What are we to make of the latest events in Libya, where the feared and hated despot Muammar al-Qaddafi appears to be at the end of his long reign? Will the revolution there lead to unity and democracy or tribal warfare and chaos? And how will Qaddafi’s fate impact on Syrian president Bashar al-Assad, whose continued defiance in spite of calls for his ouster is sure to garner even more attention now as the international spotlight turns to him?

As the Arab Spring has evolved into complex series of protests and uprisings, the only clarity is in recognizing that the Arab world is in a state of deep and disturbing confusion that will play itself out over an extended period of time.

An optimist will note that autocratic leaders have been replaced or put on notice that the will and needs of the people can no longer be ignored, and that the impulse for basic human dignities and freedom will prevail. A pessimist will insist that for all the drama of large-scale protests among citizens calling for modernized change, the end result in countries may be internal fighting or the rule of Islamic fundamentalists.

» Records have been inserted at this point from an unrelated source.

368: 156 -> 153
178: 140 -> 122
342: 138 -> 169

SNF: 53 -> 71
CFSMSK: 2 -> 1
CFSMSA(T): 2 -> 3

Certainly the political and military fate of Egypt is of great and immediate concern to Jerusalem and its supporters.

Last week’s violence underscored just how fragile relations are between Israel and Egypt. Even though the Netanyahu government and the temporary military leadership in Cairo recognized the need to pull back from the brink, it is clear that the worrisome level of anti-Israel sentiment among the population cannot be ignored. Even a moderate new government in Cairo will feel the need to balance the strategic and economic reasons for a stable Egypt-Israel relationship, with the desire to bend to the will of Egyptians who see Israel as the enemy.

In more specific terms, Israel is worried that the Sinai border, which had been carefully patrolled under President Mubarak, will become an increasingly dangerous flashpoint for stateless terrorists to inflame the region through acts of violence.

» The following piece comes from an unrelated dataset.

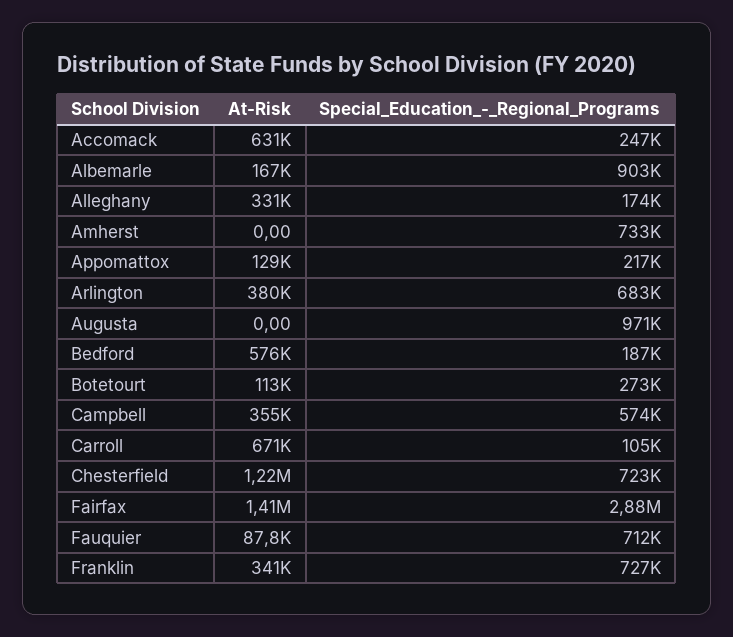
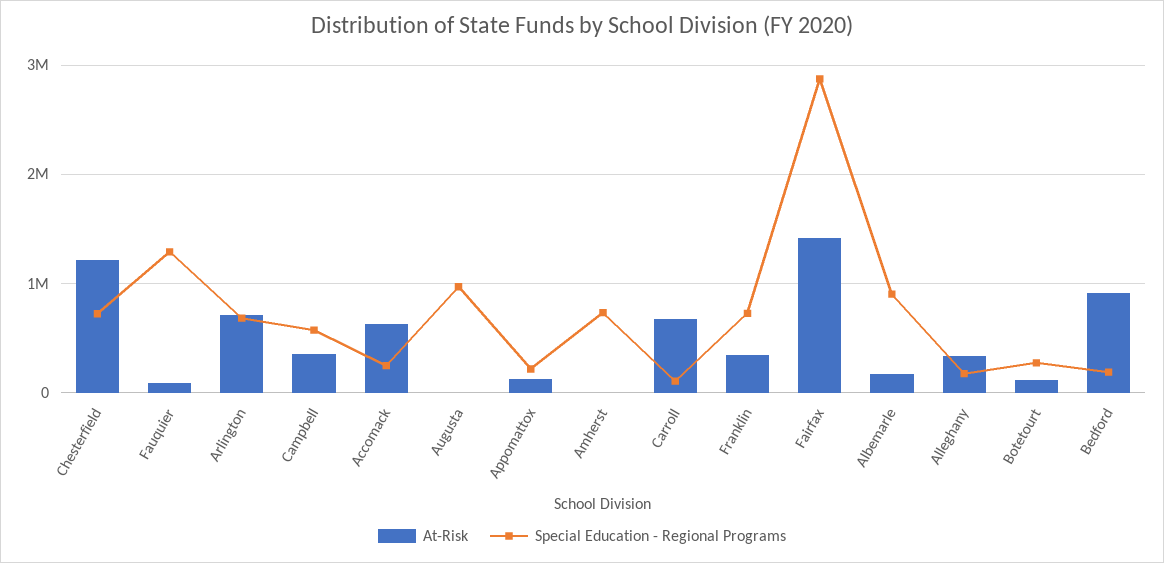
At-Risk, Arlington: 380000 -> 700000
At-Risk, Bedford: 576000 -> 900000
Special_Education_-_Regional_Programs, Fauquier: 712000 -> 1300000

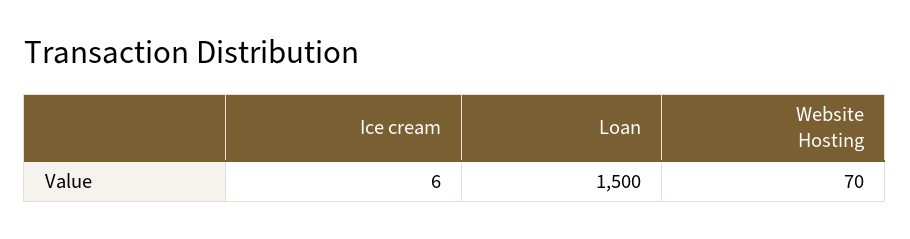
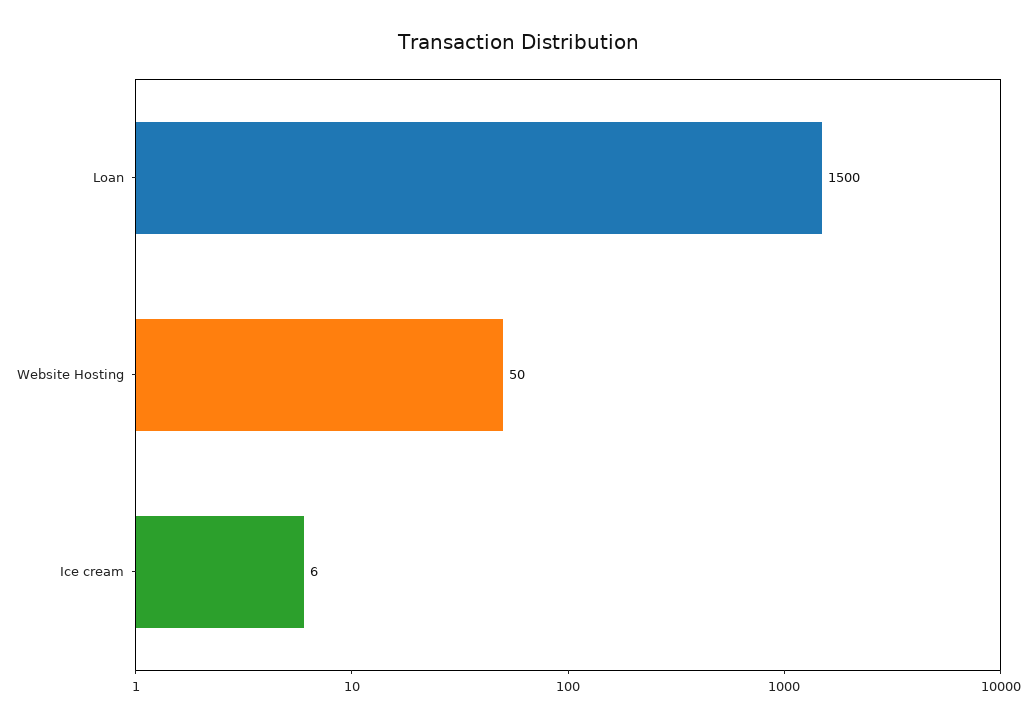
Website Hosting: 70 -> 50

Amr Moussa, former head of the Arab League and longtime bitter and outspoken critic of Israel, is a leading candidate for the Egyptian presidency, and his popularity is due in large measure to his well-known views on Jerusalem. There are also increasing indications that the Islamist parties, most notably the Muslim Brotherhood, are gaining traction and are sure to play a key role in the future government.

Egyptians may not be missing Mubarak now, but more and more Israelis are.

That doesn’t mean that Israelis are opposed to greater democracy in the Arab world. On the contrary, they value, support and long for it. But they also recognize that ousting a despot doesn’t necessarily lead to an open society. We are still at the beginning of the process that began in Tunisia last winter and spread across the region. There is still great hope that the first steps toward true democracy have been taken by brave citizens in the Arab world. Now Western governments from Washington to Jerusalem must do what they can, more often behind the scenes, to support the cause. But there is a long way to go, and the outcome is far from certain.